Feinman, the Rutgers law professor, also suggested the deck is stacked against individuals who make claims. "You have an accident or a fire in your house. You call up the insurance company. You describe the circumstances. Maybe they send an adjuster out, and they say it's not covered, or it's covered but here's the dollar amount that we're obligated to pay you," he said. Most people, Feinman said, do not have the expertise "to know whether or not that's right."
Allstate spokeswoman Laura Strykowski said the company can't comment on specific cases because of privacy requirements, but considers its claims process both legal and effective. "Our customers and claimants receive prompt and courteous claim service and our goal is to settle each claim fairly and efficiently," she wrote to HuffPost. "As a regulated company, Allstate's claim practices are available to and regularly reviewed by state departments of insurance."
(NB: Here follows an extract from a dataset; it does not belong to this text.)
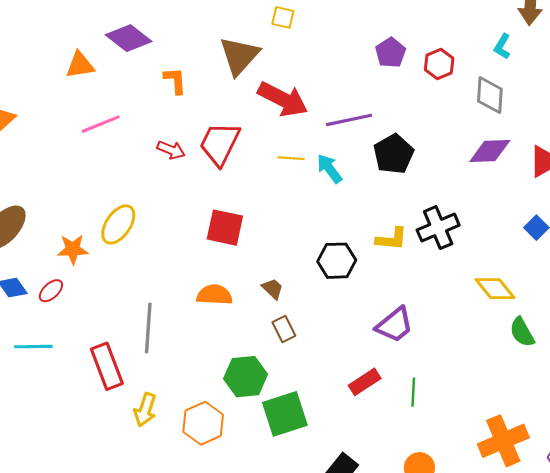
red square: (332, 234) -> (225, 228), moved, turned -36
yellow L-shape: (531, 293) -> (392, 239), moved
But experts like Feinman argue that insurance regulation has become little more than a fig leaf. State insurance departments are usually understaffed and overwhelmed. And even if they had the legal firepower to contend with giant insurance companies, Feinman said, "the regulators are closer to the industry than they are consumers." Eleven of the past 15 presidents of the National Association of Insurance Commissioners (NAIC) went on to work for the insurance industry after leaving office, while a 17-year study from two Georgia State University professors found that around half of state-level insurance commissioners did so as well.
When combined with penalties that Feinman described as "laughably low" in many states, this close relationship means that regulation does not provide an effective check on insurance companies. And state governments themselves have incentive to place consumers on the backburner. Because insurance taxes are a major source of revenue for the states, said Roberts, insurance oversight commissions are usually more concerned with keeping companies solvent than resolving the problems of policyholders.
With the exception of the federal Affordable Care Act, insurance is regulated on a state-by-state basis. Although most states set a specific timeline for how quickly an insurance company must initially respond to claims, there is much more leeway when it comes to settling those claims. For example, in Missouri, an insurer must acknowledge receipt of a claim within 10 days and either pay or deny it within 15 days of receiving all necessary documentation. However, if the insurer decides it needs more time to investigate, it may keep delaying as long as it updates the policyholder every 45 days. In Georgia, where Burdette's house burned down, the insurer must notify the policyholder if it will affirm or deny a claim within 60 days. However, the insurer does not have to settle the amount it will pay within that period. Many states have similar provisions that allow insurers to put off paying claims indefinitely.
According to NAIC data, claim delays have long been the most frequent cause of policyholder complaint. As of Nov. 28, 2011, the NAIC had received 11,053 delay-related complaints this year alone, comprising almost a quarter of the year's total complaints. These data only reflect confirmed complaints -- the ones that the state insurance commission has investigated -- so the actual number of delayed claims is likely much higher.
Complaining to state regulators about the insurer's delay is always an option, but its effectiveness is questionable at best. "I have not seen it be successful," said Taff.